# PASSAGE:
Use materialized views
This document provides additional information about materialized views and how to use them. Before you read this document, familiarize yourself with Introduction to materialized views and Create materialized views.
Query materialized views
You can query your materialized views directly, the same way you query a regular table or standard view. Queries against materialized views are always consistent with queries against the view's base tables, even if those tables have changed since the last time the materialized view was refreshed. Querying does not automatically trigger a materialized refresh.
Required roles
To get the permissions that you need to query a materialized view,
ask your administrator to grant you the
BigQuery Data Viewer (roles/bigquery.dataViewer
) IAM role on the base table of the materialized view and the materialized view itself.
For more information about granting roles, see Manage access to projects, folders, and organizations.

# WRITTEN INSTRUCTION 1:
Reproduce the part of the materialized views page from "Query materialized views" to "a materialized refresh.".
# WRITTEN INSTRUCTION 2:
Translate this sentence from the materialized views page into Spanish: "Querying does not automatically trigger a materialized refresh."
# WRITTEN INSTRUCTION 3:
Continue the page on using materialized views from the point where it stops.

# MATERIAL SUPPLIED:
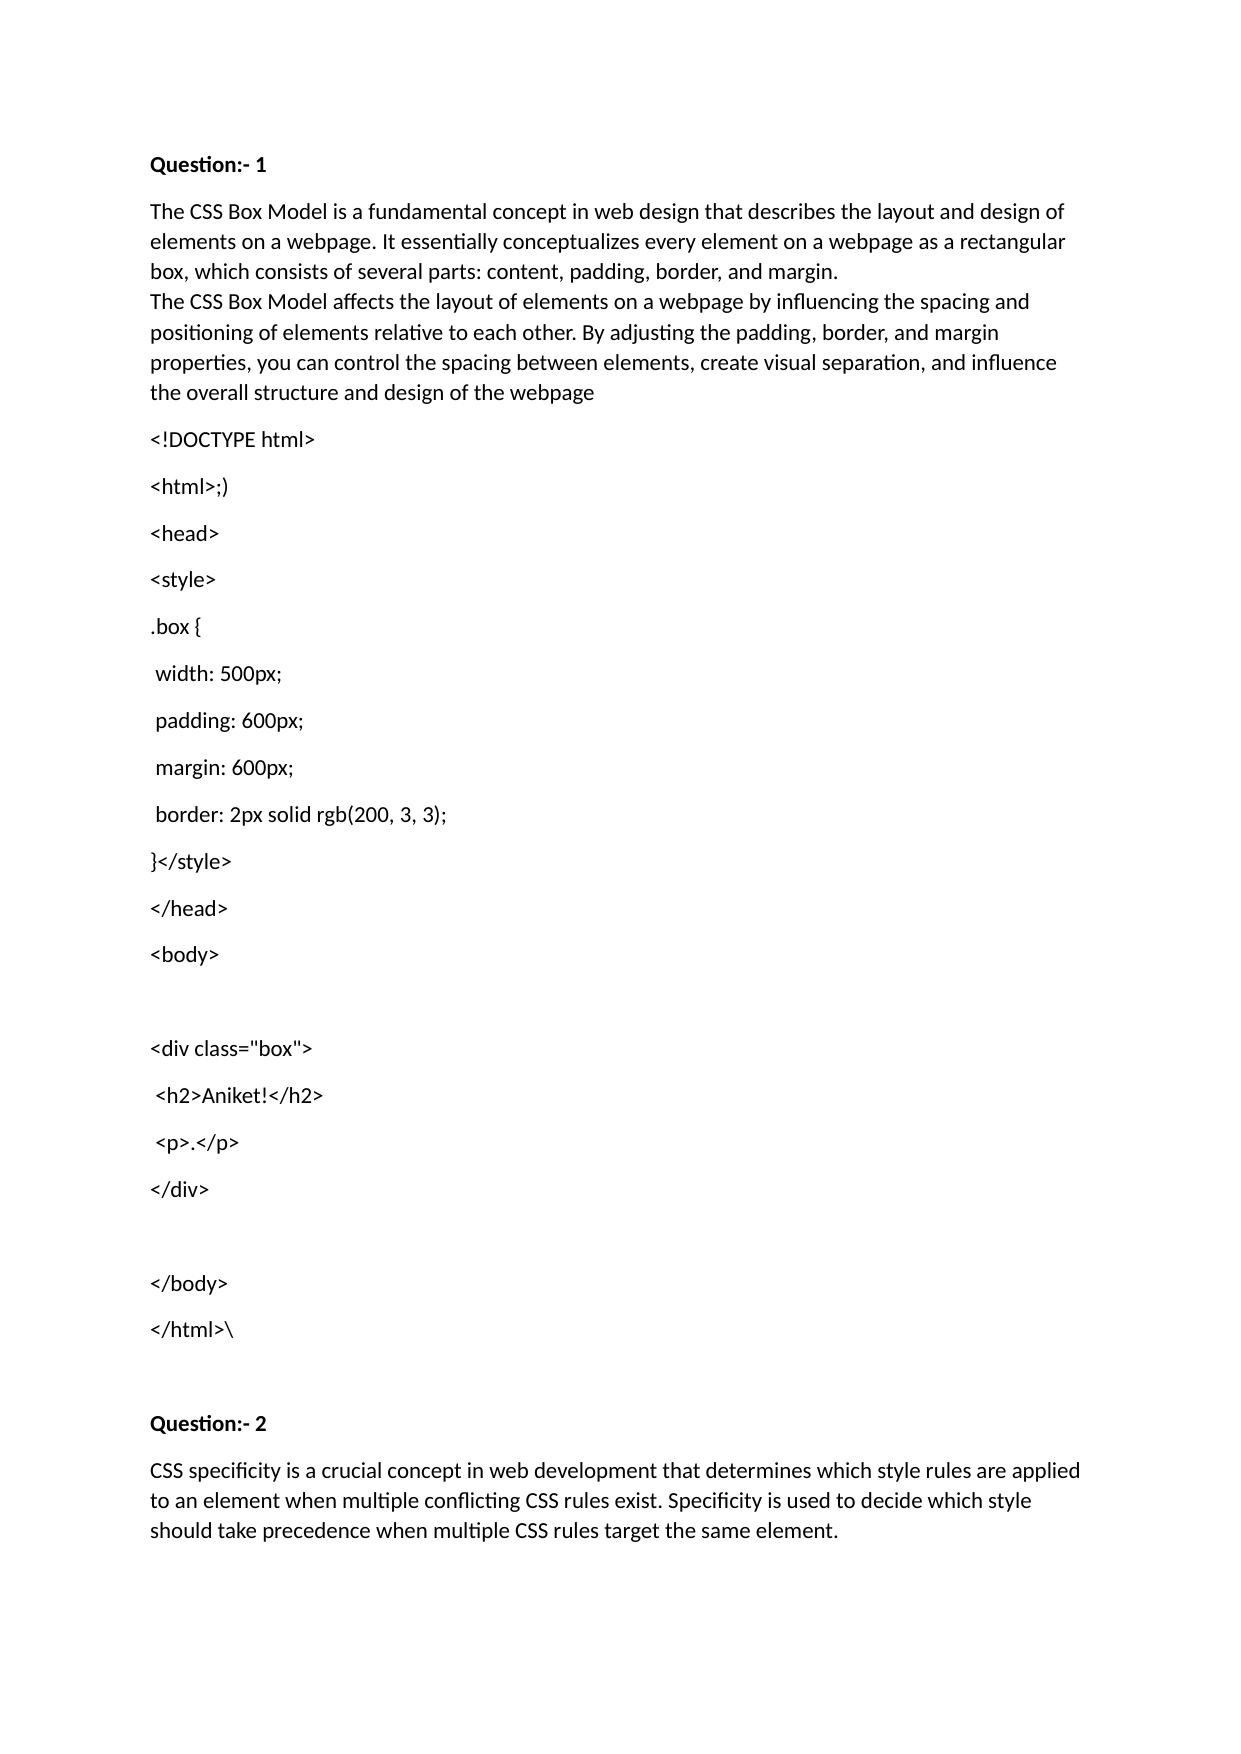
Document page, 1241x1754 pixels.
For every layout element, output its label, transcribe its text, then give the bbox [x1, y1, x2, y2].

text <h2>Aniket!</h2> [150, 1081, 1090, 1109]
text </html>\ [150, 1316, 1090, 1344]
text </div> [150, 1175, 1090, 1203]
text The CSS Box Model is a fundamental concept in web design that describes the layout and design of elements on a webpage. It essentially conceptualizes every element on a webpage as a rectangular box, which consists of several parts: content, padding, border, and margin. The CSS Box Model affects the layout of elements on a webpage by influencing the spacing and positioning of elements relative to each other. By adjusting the padding, border, and margin properties, you can control the spacing between elements, create visual separation, and influence the overall structure and design of the webpage [150, 197, 1090, 406]
text <head> [150, 519, 1090, 547]
text .box { [150, 612, 1090, 641]
text <style> [150, 566, 1090, 594]
text </body> [150, 1269, 1090, 1297]
text padding: 600px; [150, 706, 1090, 734]
text <div class="box"> [150, 1034, 1090, 1062]
list Question:- 1 [150, 150, 1090, 178]
text margin: 600px; [150, 753, 1090, 781]
text CSS specificity is a crucial concept in web development that determines which style rules are applied to an element when multiple conflicting CSS rules exist. Specificity is used to decide which style should take precedence when multiple CSS rules target the same element. [150, 1456, 1090, 1545]
text </head> [150, 894, 1090, 922]
text width: 500px; [150, 659, 1090, 687]
text <!DOCTYPE html> [150, 425, 1090, 453]
text <html>;) [150, 472, 1090, 500]
text <body> [150, 941, 1090, 969]
list Question:- 2 [150, 1409, 1090, 1437]
text border: 2px solid rgb(200, 3, 3); [150, 800, 1090, 828]
text }</style> [150, 847, 1090, 875]
text <p>.</p> [150, 1128, 1090, 1156]
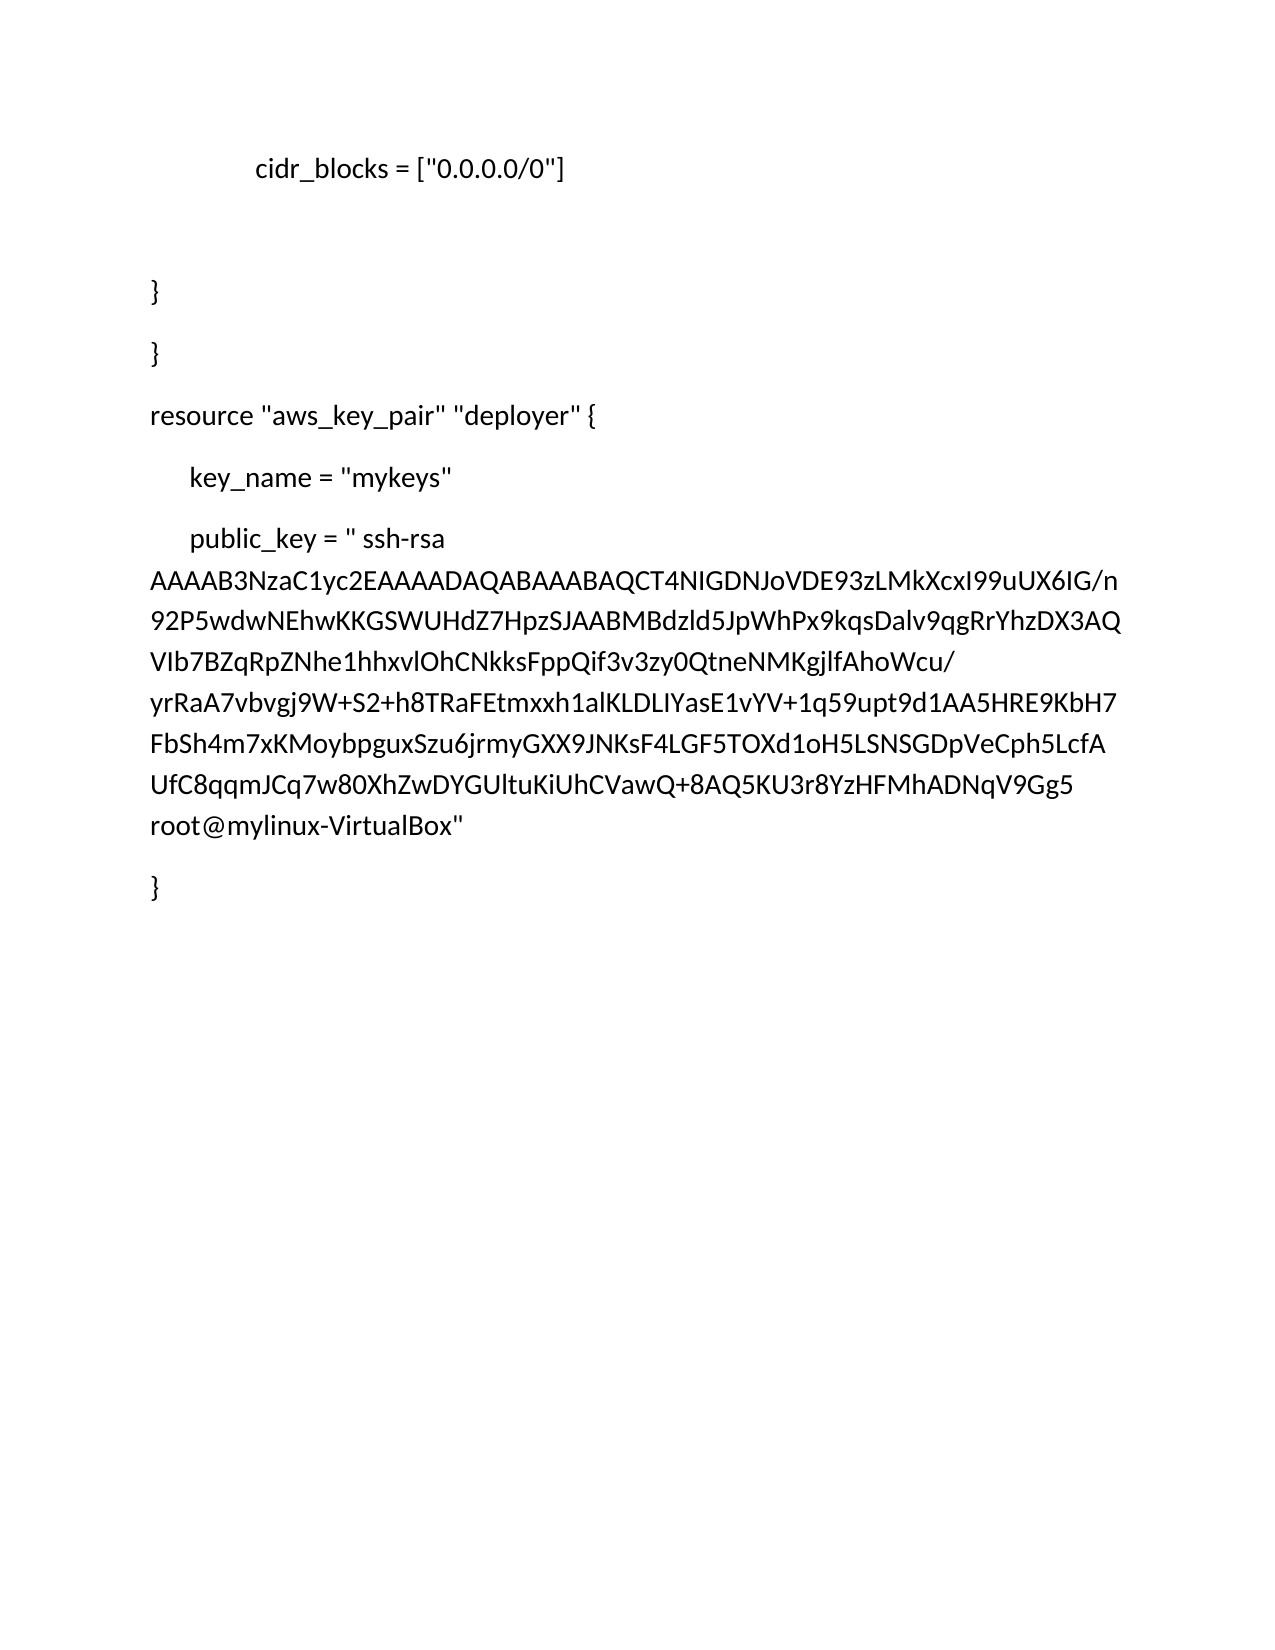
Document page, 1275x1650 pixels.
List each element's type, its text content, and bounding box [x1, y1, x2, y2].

text key_name = "mykeys" [150, 459, 1125, 494]
text cidr_blocks = ["0.0.0.0/0"] [150, 150, 1125, 186]
text } [150, 869, 1125, 904]
text public_key = " ssh-rsa AAAAB3NzaC1yc2EAAAADAQABAAABAQCT4NIGDNJoVDE93zLMkXcxI99uUX6IG/n92P5wdwNEhwKKGSWUHdZ7HpzSJAABMBdzld5JpWhPx9kqsDalv9qgRrYhzDX3AQVIb7BZqRpZNhe1hhxvlOhCNkksFppQif3v3zy0QtneNMKgjlfAhoWcu/yrRaA7vbvgj9W+S2+h8TRaFEtmxxh1alKLDLIYasE1vYV+1q59upt9d1AA5HRE9KbH7FbSh4m7xKMoybpguxSzu6jrmyGXX9JNKsF4LGF5TOXd1oH5LSNSGDpVeCph5LcfAUfC8qqmJCq7w80XhZwDYGUltuKiUhCVawQ+8AQ5KU3r8YzHFMhADNqV9Gg5 root@mylinux-VirtualBox" [150, 521, 1125, 843]
text } [150, 273, 1125, 309]
text resource "aws_key_pair" "deployer" { [150, 397, 1125, 433]
text } [150, 335, 1125, 371]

# FINAL RESULT 1:
Query materialized views
You can query your materialized views directly, the same way you query a regular table or standard view. Queries against materialized views are always consistent with queries against the view's base tables, even if those tables have changed since the last time the materialized view was refreshed. Querying does not automatically trigger a materialized refresh.

# FINAL RESULT 2:
Realizar consultas no desencadena automáticamente una actualización materializada.

# FINAL RESULT 3:
This predefined role contains the permissions required to query a materialized view. To see the exact permissions that are required, expand the Required permissions section:
Required permissions
The following permissions are required to query a materialized view:
-
bigquery.tables.get
-
bigquery.tables.getData
You might also be able to get these permissions with custom roles or other predefined roles.
These permissions are required for queries in order to benefit from smart tuning.
For more information about IAM roles in BigQuery, see Introduction to IAM.
Incremental updates
BigQuery combines the cached view's data with new data to provide
consistent query results while still using the materialized view. For
single-table materialized views, this is possible if the base table is unchanged
since the last refresh, or if only new data was added. For JOIN
views, only
tables on the left side of the JOIN
can have appended data. If one of the
tables on the right side of a JOIN
has changed, then the view cannot be
incrementally updated.
If the base table had updates or deletions since the last refresh, or if the
materialized view's base tables on the right side of the JOIN
have changed,
then BigQuery automatically reverts to the original query. For
more information about joins and materialized views, see
Joins. The
following are examples of Google Cloud console, bq command-line tool, and API actions that can
cause an update or deletion:
- Data manipulation language (DML)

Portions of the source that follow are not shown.